I have delighted in all visible things
And built the world of my imaginings
Out of the splendour of the day and night,
And I have never wondered that my sight
Should serve me for my pleasure, or that aught
Beyond the lonely mirror of my thought
Lived, and desired me. i have walked as one
Who dreams himself the master of the sun,
And that the seasons are as seraphim
And in the months and stars bow down to him.
And I have been of all men loneliest,
And my chill soul has withered in my breast
With pride and no content and loneliness.
And I have said: To make our sorrow less
Is there not pity in the heart of flowers,
Or joy in wings of birds that might be ours?
Is there a beast that lives, and will not move
Toward our poor love with a more lovely love?
And might not our proud hopeless sorrow pass
If we became as humble as the grass?
I will get down from my sick throne where I
Dreamed that the seasons of the earth and sky,
The leash of months and stars, were mine to lead,
And pray to be the brother of a weed.
I am beginning to find out that there
Are beings to be pitied everywhere.
Thus when I hear, at night an orphaned sheep
Crying as a child cries, how can I sleep?
Yet the night-birds are happy, or I seem
To hear them in the hollow of a dream,
Whispering to each other in the trees,
And through the window comes a leaping breeze
That has the sea-salt in it. When I hear
Crying of oxen, that, in deadly fear,
Rough men, with cruel dogs about them, drive
Into the torture-house of death alive,
How can I sit under a tree and read
A happy idle book, and take no heed?
Why is not sorrow kinder to all these
That have short lives and yet so little ease?

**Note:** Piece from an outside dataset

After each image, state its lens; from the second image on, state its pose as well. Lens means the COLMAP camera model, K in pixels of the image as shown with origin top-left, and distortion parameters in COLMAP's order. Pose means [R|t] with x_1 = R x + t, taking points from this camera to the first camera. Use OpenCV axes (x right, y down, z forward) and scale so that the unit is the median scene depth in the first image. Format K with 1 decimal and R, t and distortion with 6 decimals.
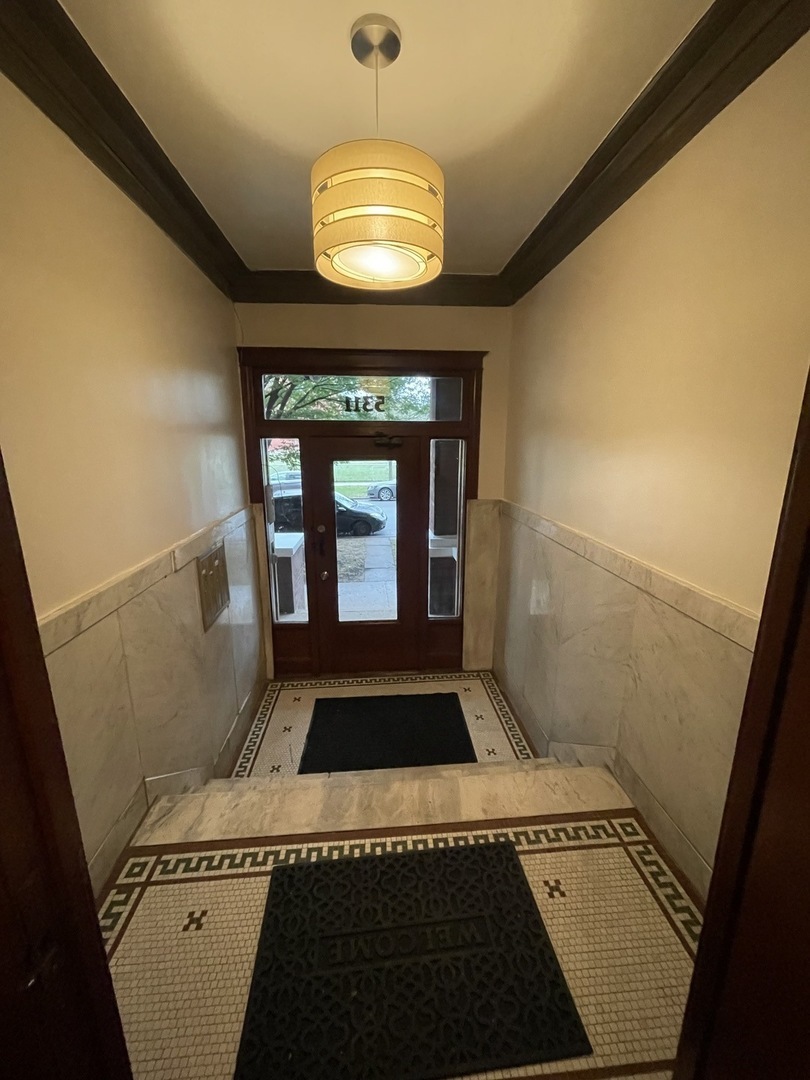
lens RADIAL K [[436.0, 0, 411.9], [0, 436.0, 539.4], [0, 0, 1]] dist [-0.000618, -0.000037]
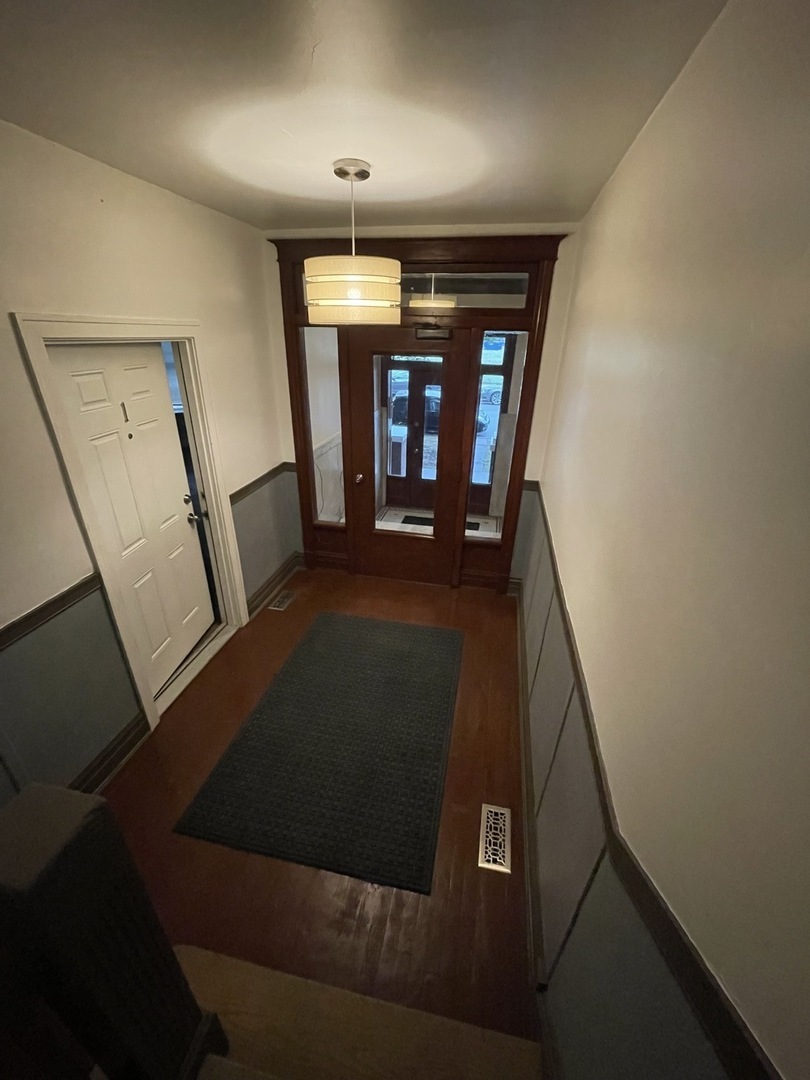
lens RADIAL K [[436.0, 0, 402.0], [0, 436.0, 548.4], [0, 0, 1]] dist [-0.000618, -0.000037]
pose [[0.953919, 0.152239, -0.258576, 0.272648], [-0.085773, 0.964125, 0.251211, 0.021970], [0.287544, -0.217456, 0.932755, -0.793593]]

Life is bun anxious fear to lambs and hens,
And even the birds are enemies of men’s
Because they rob a cherry-tree; the mole
Cannot be left in quiet in his hole
Though he is softer than a velvet gown;
The caterpillar is soon trodden down
Under a boot’s ignorant heel, though he
Is woven finer than old tapestry.
The worm is close and busy and discreet,
The foe of no man living: no man’s feet
Spare him, if he but crawl into the sun.
Who can be happy, while these things are done?
Why are the roses filled with such a heat,
And are so gaudy and riotously sweet,
When any wind may snap them from the stem
Or any little green worm canker them?
Why is the dawn-delivered butterfly
So arrogant, knowing he has to die
Before another dawn has waked his brother?

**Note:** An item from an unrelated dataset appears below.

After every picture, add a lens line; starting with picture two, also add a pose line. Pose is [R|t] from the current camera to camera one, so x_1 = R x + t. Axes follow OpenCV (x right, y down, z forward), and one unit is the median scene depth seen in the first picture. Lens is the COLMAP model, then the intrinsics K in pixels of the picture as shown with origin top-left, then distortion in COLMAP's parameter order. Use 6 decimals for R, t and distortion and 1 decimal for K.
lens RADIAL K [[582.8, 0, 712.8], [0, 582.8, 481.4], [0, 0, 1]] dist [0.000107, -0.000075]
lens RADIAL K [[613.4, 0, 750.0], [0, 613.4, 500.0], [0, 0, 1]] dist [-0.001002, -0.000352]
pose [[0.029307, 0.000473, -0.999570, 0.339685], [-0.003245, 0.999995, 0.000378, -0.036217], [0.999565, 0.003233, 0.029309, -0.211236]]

Why do the dragon-flies outshoot each other
With such an ardour, knowing that the noon
Will put away his shining arrows soon?
Why is the seed that, having got to corn,
Must come to bread, so eager to be born?
Why is it that the joy of living gives
Forgetfulness to everything that lives?
-Arthur Symons —"
- A Gem found in a rubbish bookstore , whittier C.A.